Last question- do you think we will burn every last kilogram of fossil fuels that we can easily extract from the earth?

>be planet
>have naturally occuring pockets of oil/natural gas/etc
>one of these pockets is near naturally occuring volcano
>volcano erupts, lights up gorillion barrels of oil
>uncontrolled burn of oil/gas for 100+ years
>REEEEE FUCKING PRIMATE SUBSPECIES RUINS EVERYTHING!!
>????
>money will fix this

the only ways for plants to make an impact in the carbon budget and the CO2 concentration of the atmosphere are
- coal formation (which we can discount because that takes place on thousand year time scales and therefore can't help us)
- increase flux of carbon into soils

for a long time it was unclear if a warmer world with higher CO2 concentrations would result in more carbon being stored in soils (because of increased vegetation) or soils releasing more CO2 (because of increased aerobic respiration of organisms within the soils). Roughly half a year ago, there was a first quantitative analysis on the carbon budget of soils and it found that they contribute a net INCREASE of carbon into the cycle, which means we're bound to see MORE CO2 come out of the biosphere not less.

In short: You're going down a path of absolute folly when you rely on plants to save us

You realize ice core samples assume that the ice sheets have never melted before, correct? More plants, more trees = less C02 in the atmosphere. So what do we do about all that CO2 that humans are exhaling? Do we need to kill everyone to save the planet? This world will put itself in balance, we just need to stop killing the very mechanism that balances it out (plants). Replacing forests with parking lots IS the problem.

Dude, a tree is a massive carbon store. Hence why it burns, and has alot of energy in it.

This is like kindergarten larping; You could at least try.

it says in the very image who made the reconstruction
it's from a paper by Marcott et al. from the year 2013

It all boils down to this:
Will you argue about the naming/causation/non-causation or are you willing to enforce regulations instead of shilling for corporates.
Even simpler:
Will the world be a better place with an intact environment or not.

If climate change wasn't real it should be invented to have reasons to preserve a healthy environment.

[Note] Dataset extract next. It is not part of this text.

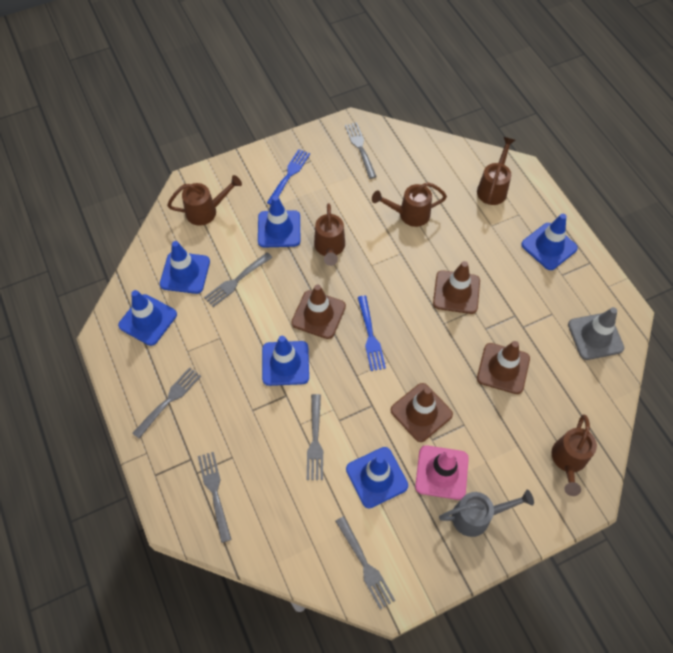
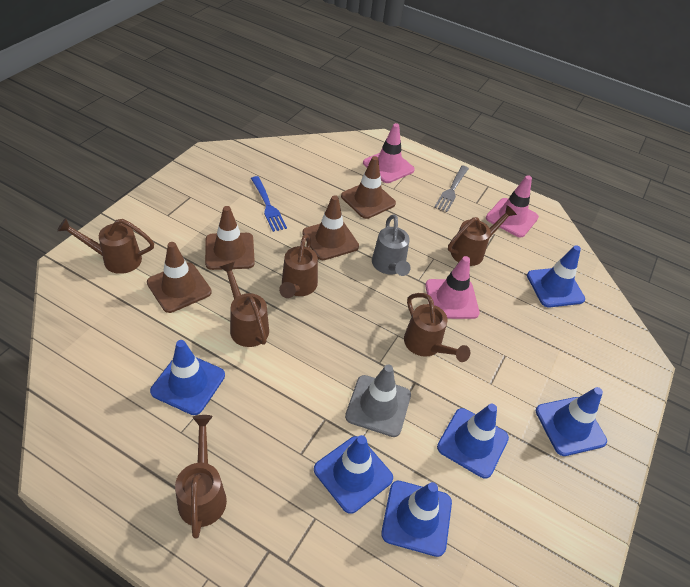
blue fork: [267,149,310,205] [358,295,386,371] = 2 -> [251,176,287,232] = 1
brown watering can: [167,175,242,226] [314,203,345,266] [372,182,447,227] [477,137,515,205] [552,414,597,496] = 5 -> [57,218,154,274] [175,415,227,539] [220,262,269,347] [279,234,318,298] [404,293,470,362] [448,205,517,266] = 6
grey fork: [132,367,201,439] [198,452,232,543] [204,252,273,307] [307,394,323,480] [335,516,395,610] [345,122,377,179] = 6 -> [434,166,469,212] = 1
pink traffic cone: [415,445,469,500] = 1 -> [363,123,415,183] [425,256,480,319] [486,175,539,237] = 3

I can answer any question you have about my position but in this case he's the one making a claim ("it's a natural process!"), so it isn't a fallacy to ask him to explain what he means by that

I'll give you a protip so that you stop emberassing our side.
If there is no drastic cooling at 79AD your graph is wrong.
Pompeii caused a drastic cooling that is documented by writers and has been proven with findings of that time.


As I said before it is a retarded discussion.
The real discussion should be: Do you want constant war over petrol, refugees, rich goatfuckers etc

No, for the simple reason that we can't get every drop of oil out of the deposits with our current technology. We can only get the stuff that comes out by itself (by way of the Lagerstättendruck) and then some additional stuff we push out with water.